Comparison of Monetary and Fiscal Policy

Comparison of Monetary and Fiscal Policy

Monetary policy and fiscal policy refer to government policies and tools used to control macroeconomic variables and financial markets. Whenever economic activities start to slow down, these tools are used to accelerate growth. Similarly, when the economy starts to overheat, they moderate inflation.

Both monetary and fiscal policies aim to create an economic environment where growth is positive and stable. Inflation should be stable and low. In such a good economic environment, corporations can focus on their investment decisions. They can maximize profits for their shareholders.
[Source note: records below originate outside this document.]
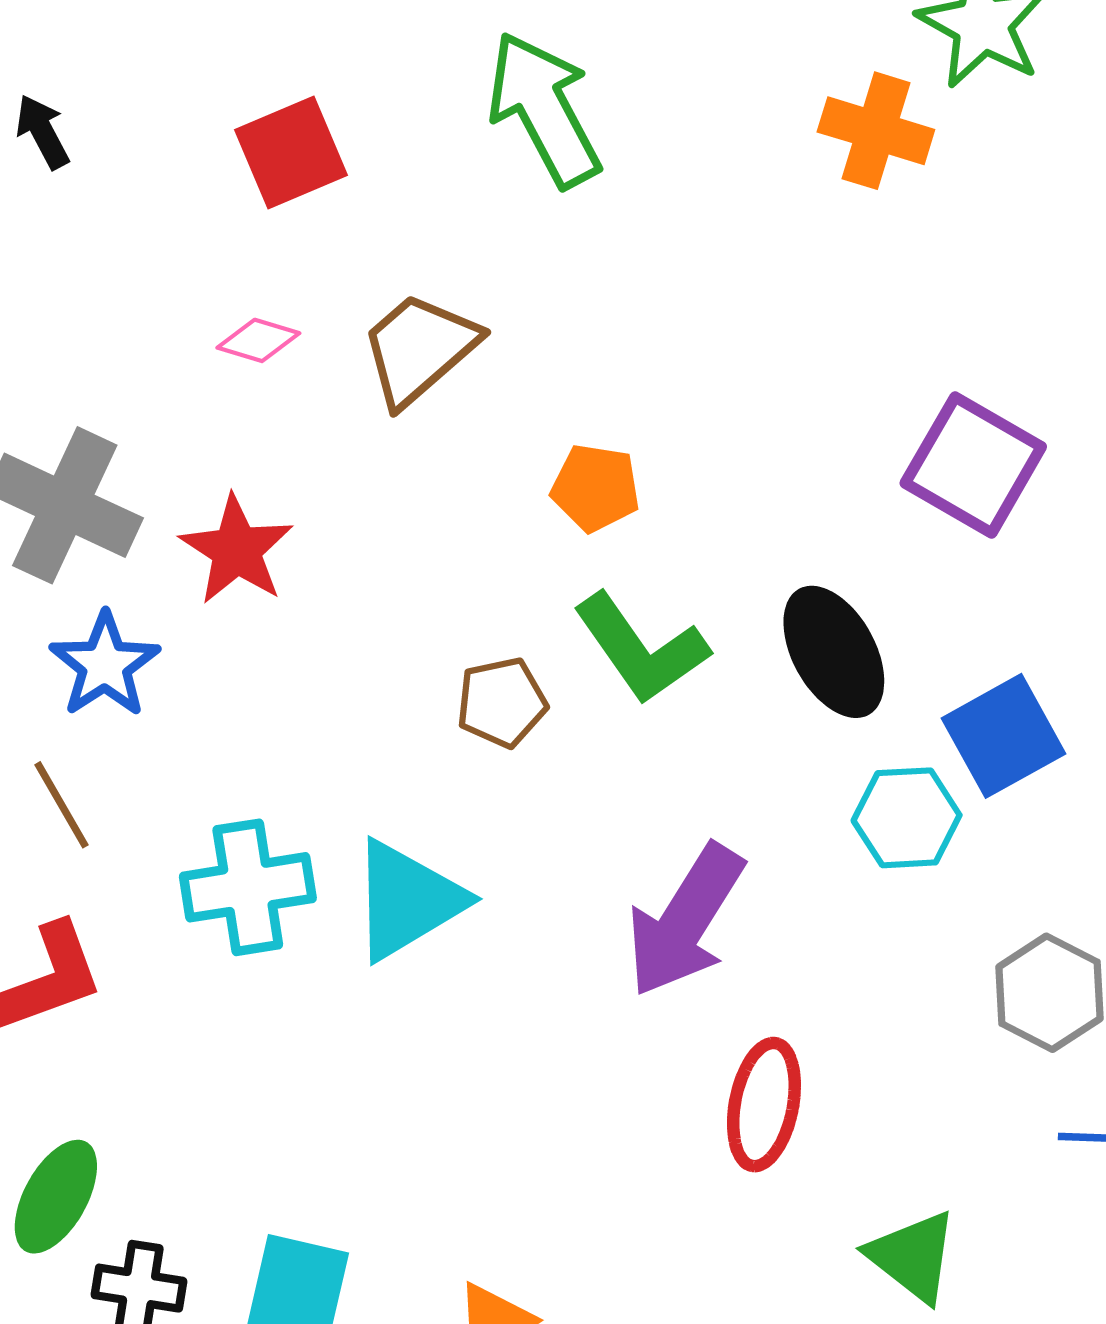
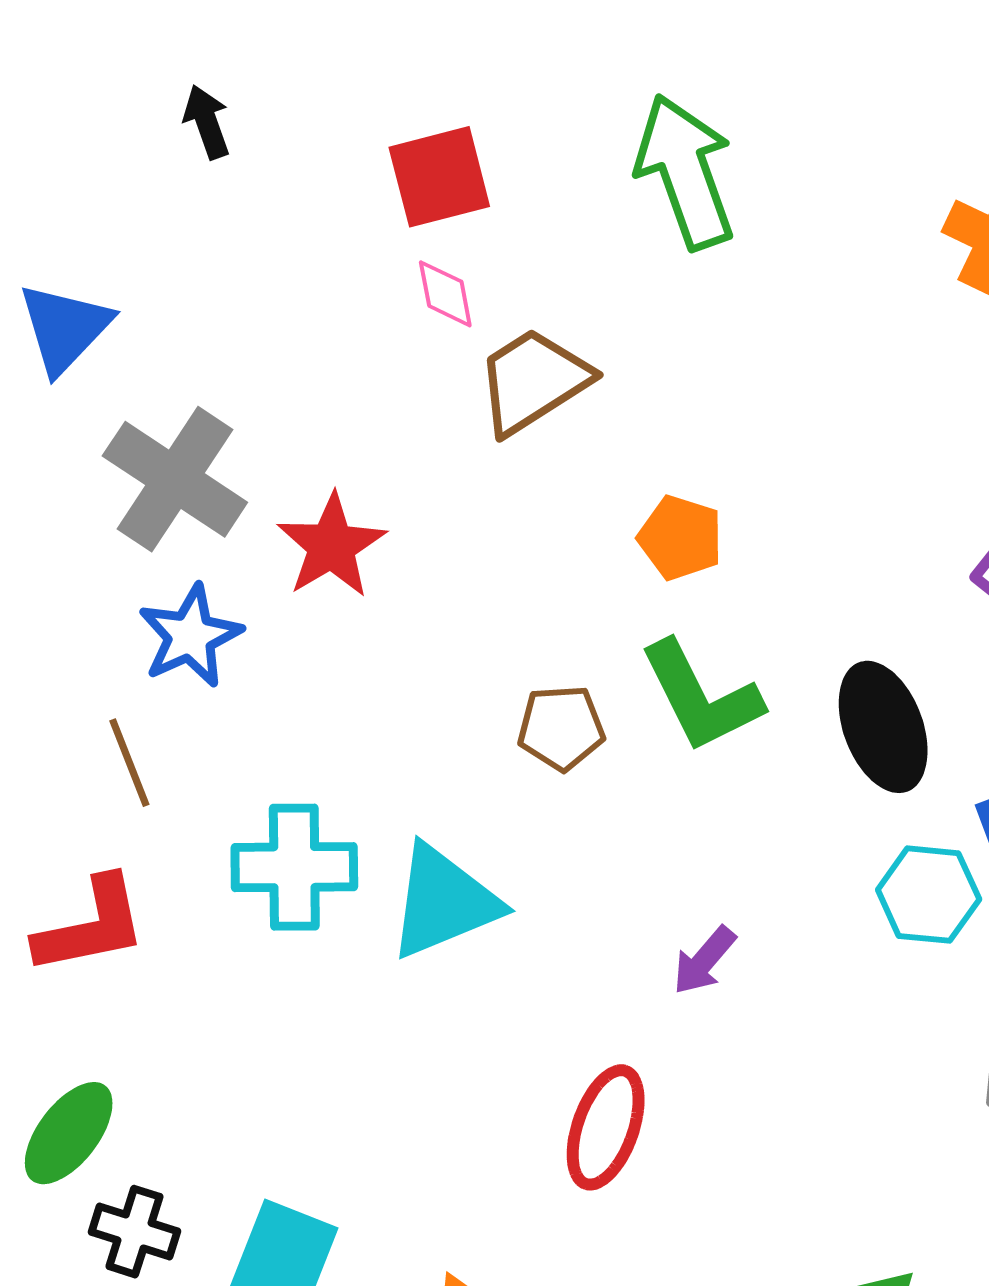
pink diamond: (258, 340) -> (445, 294), moved, turned 54
purple arrow: (685, 921) -> (704, 961), size x0.5
red ellipse: (764, 1105) -> (606, 1127), moved

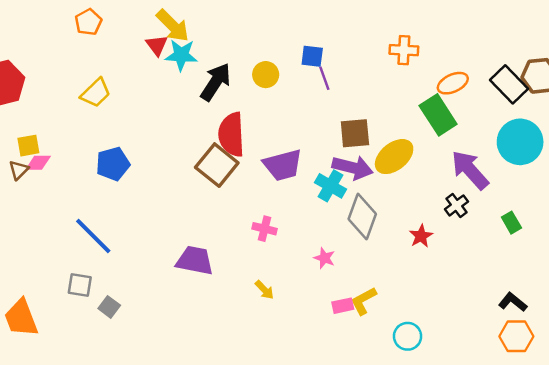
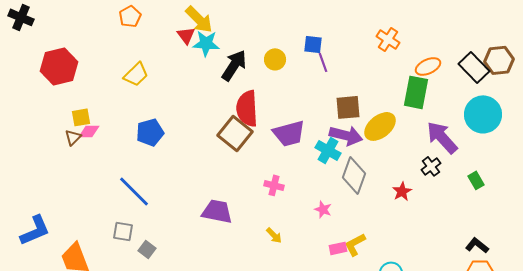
orange cross: (404, 50) -> (388, 39), turned 30
green rectangle: (438, 115) -> (416, 92), turned 44

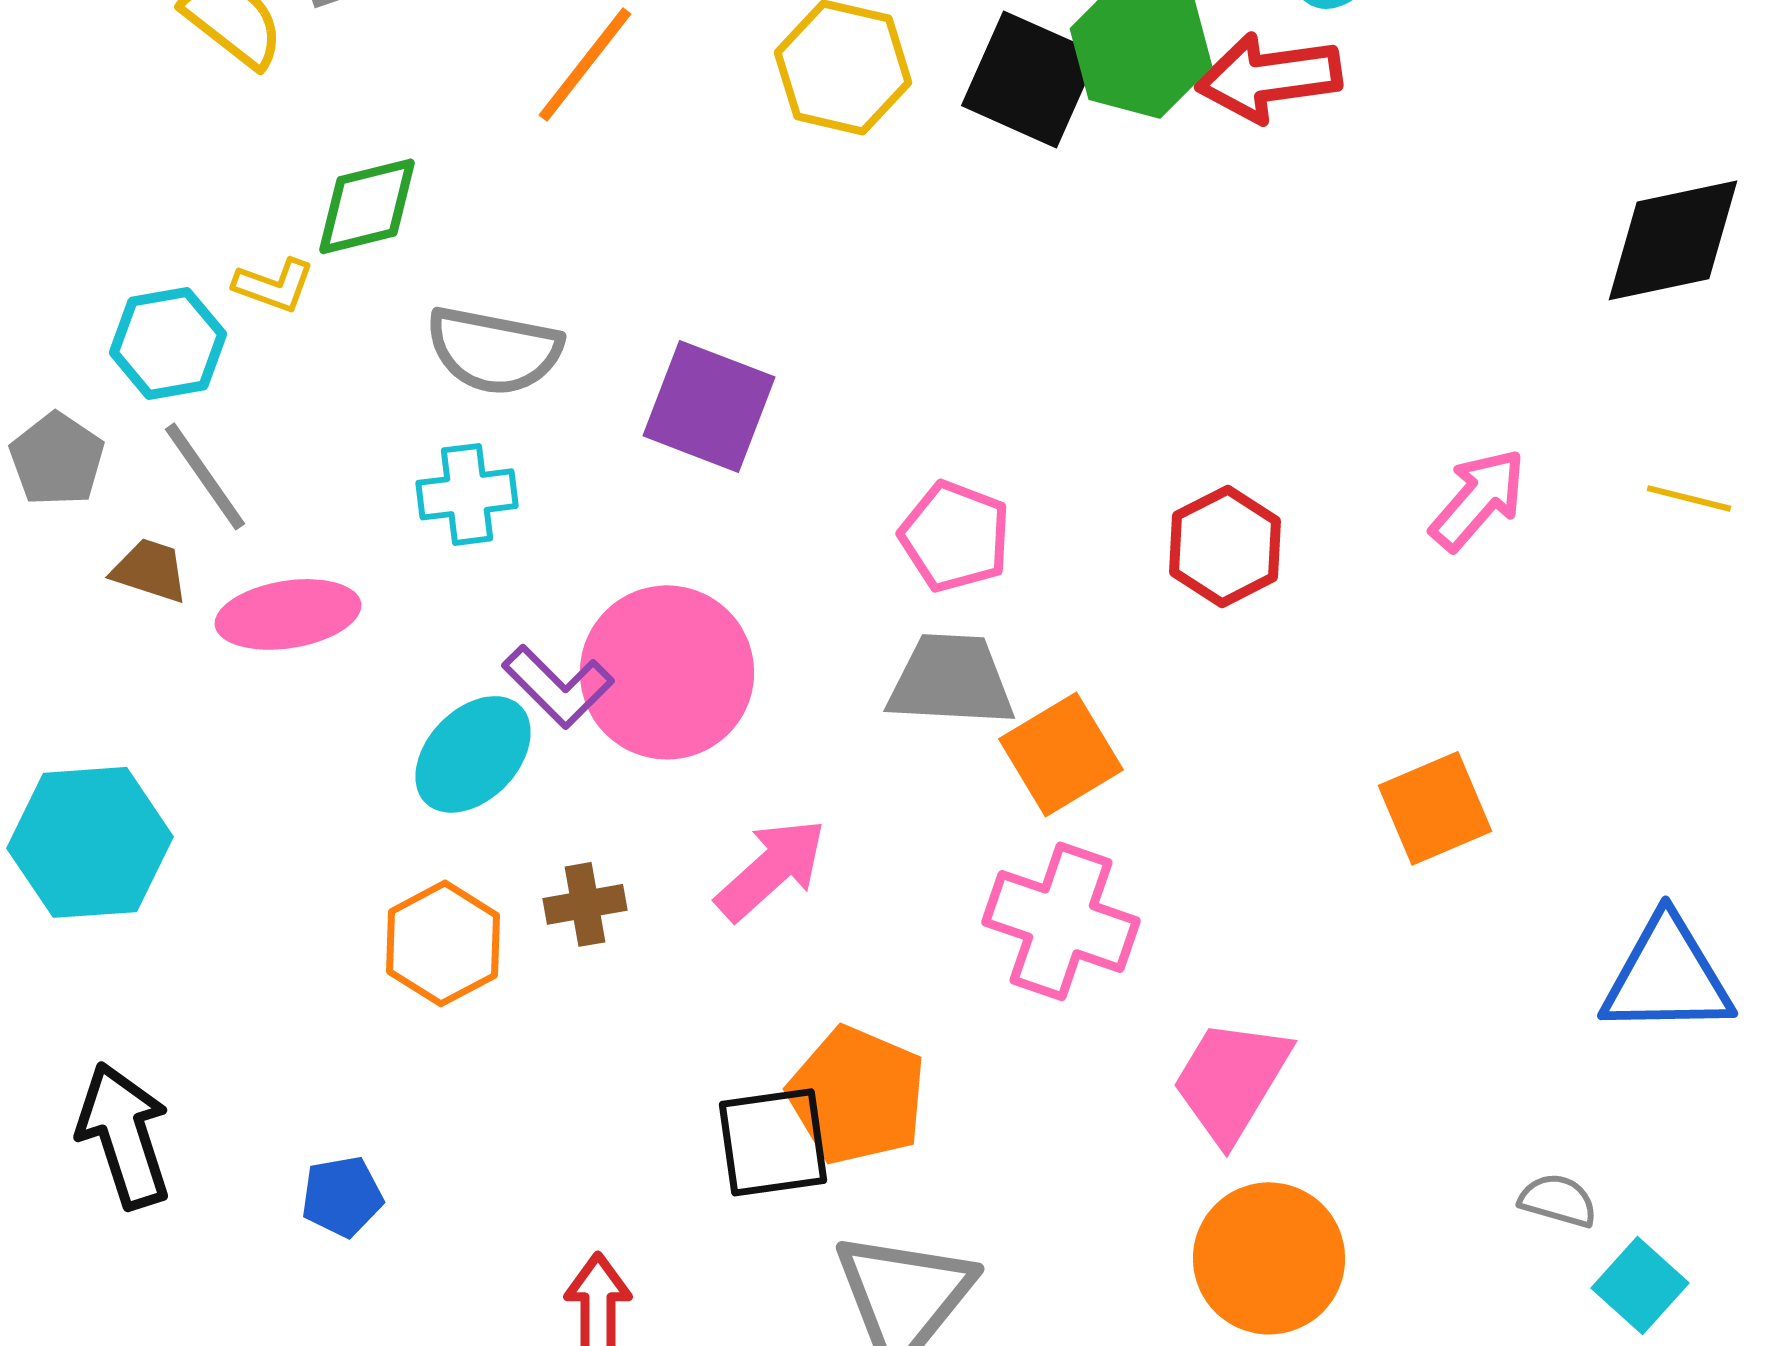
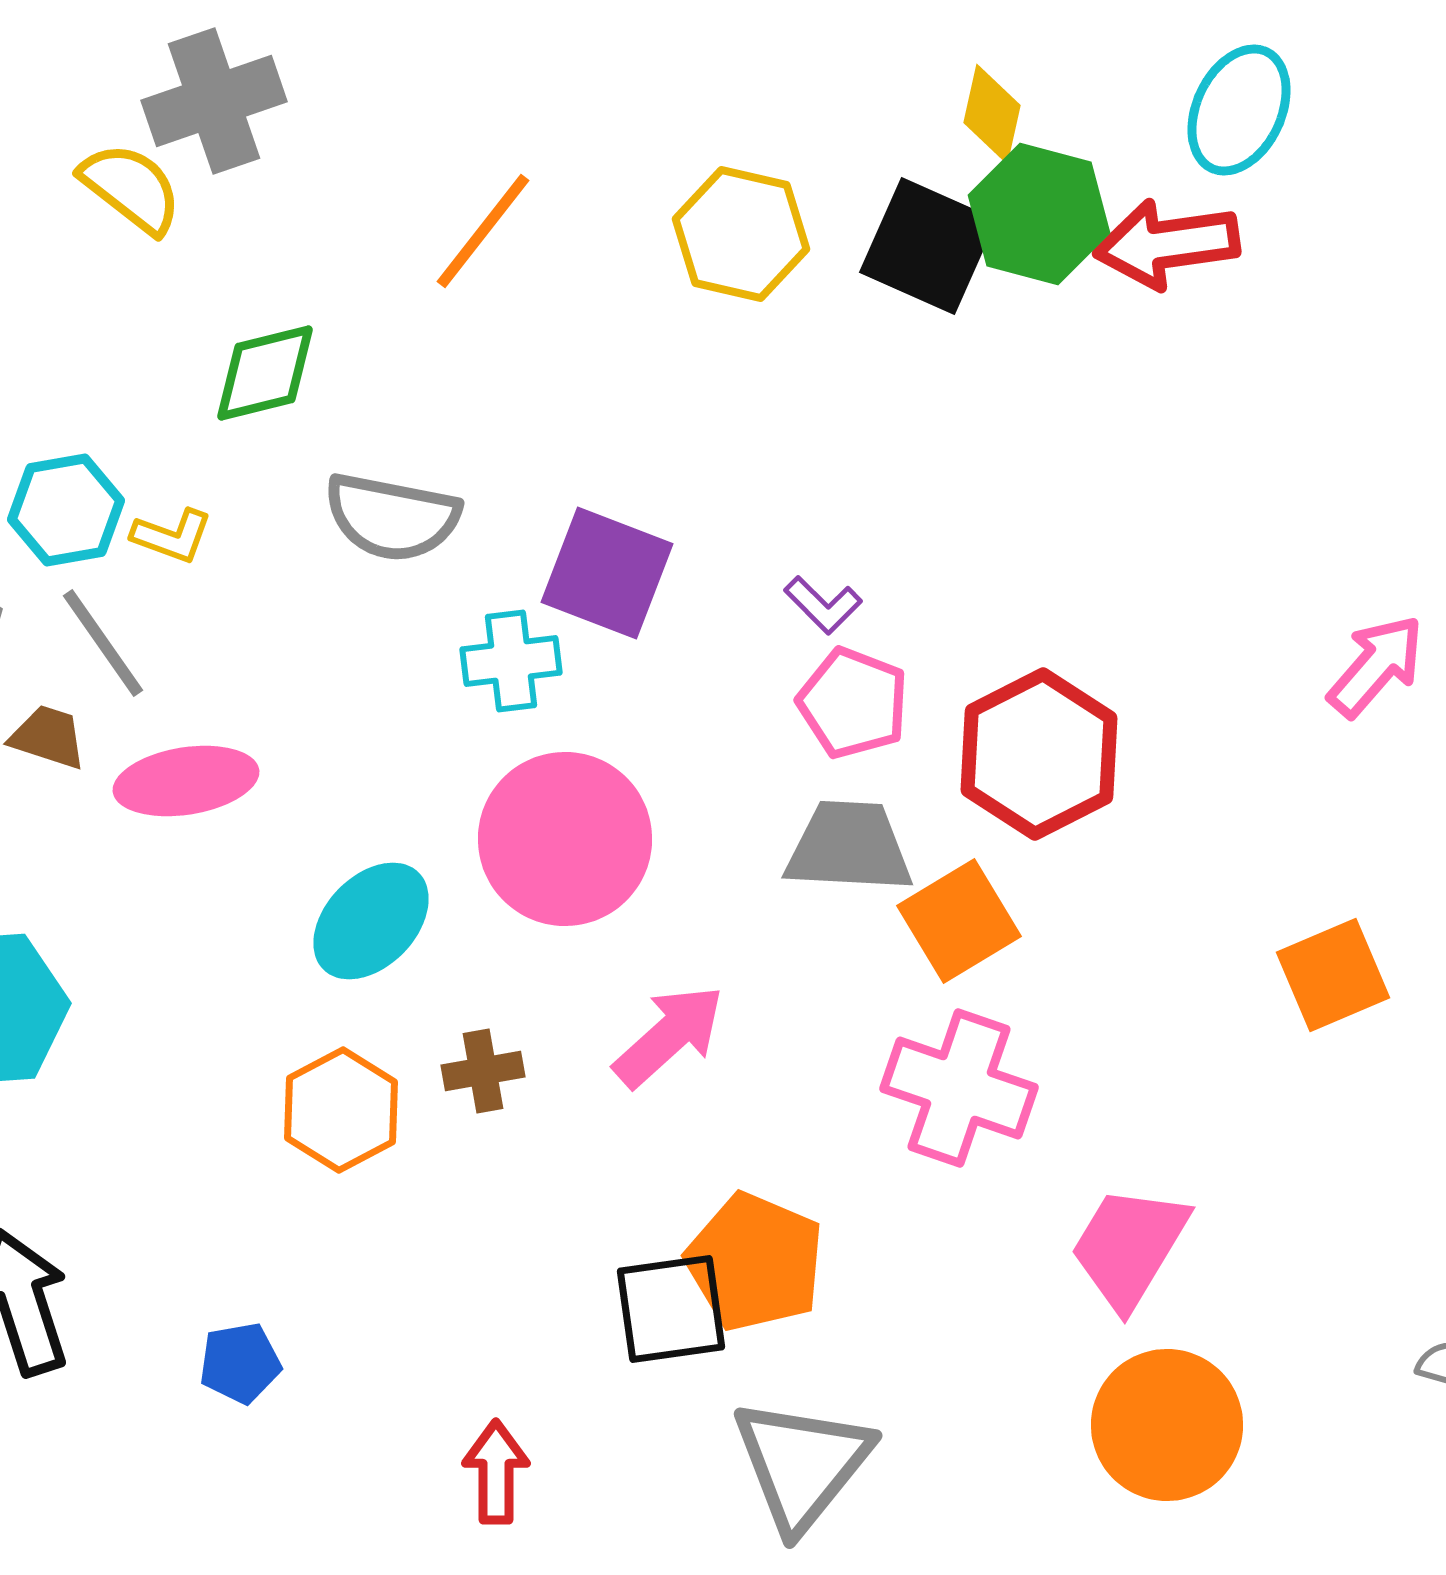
yellow L-shape: (274, 285) -> (172, 536), moved
cyan cross: (467, 494) -> (511, 661), moved
red hexagon: (1225, 546) -> (1039, 754), moved, size x1.4
purple L-shape: (558, 686) -> (823, 605), moved, size x0.7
Households, on the other hand, can feel secure with their savings.

Monetary Policy

Generally, monetary policy refers to the actions of a central bank that are aimed at determining or influencing the money supply within the economy. Also, one of the major objectives of monetary policy is to ensure financial and price stability.

Instruments of Monetary Policies

Monetary policies use quite a number of instruments through central banks to accomplish their objectives. Some of them include:

  • interest rates;
  • open market operations;
  • bank reserve requirements; and
  • selective credit controls.

Fiscal Policy

Fiscal policy refers to government decisions on taxation and spending. These decisions affect a number of factors in the economy, including:

  • the distribution of wealth and income across different parts of a country;
  • the allocation of resources in all sectors of the economy; and
  • the aggregate demand for goods and services and, therefore, the level of economic activity.

Roles and Objectives of Fiscal Policies

The primary goal of the fiscal policy is to control the economy of a given country by influencing the total national output (GDP).

Similarities Between Monetary Policies and Fiscal Policies

  • They are both macroeconomic tools;
  • They are policies geared towards the attainment of economic stability and growth; and
  • They are both government policies.

Differences Between Monetary Policies and Fiscal Policies

  • While monetary policies are government policies implemented through the central bank, fiscal policies are implemented by the government’s policy-makers through laws.
  • Monetary policies use tools such as bank rate variation policies, open market operations, changes in reserve ratios, and selective credit controls for implementation. In contrast, fiscal policies use tax and government expenditure as tools for implementation.

Question

Which of the following is least likely an instrument of monetary policy?

A. Open market operations.

B. Change in reserve requirements.

C. Decisions about taxation and spending.

Solution

The correct answer is C.

Decisions about taxation and spending is a tool used in fiscal policy through government policies.

A and B are incorrect. Changes in reserve requirements, open market operations, selective credit controls, and bank rate variation policies are all monetary policies.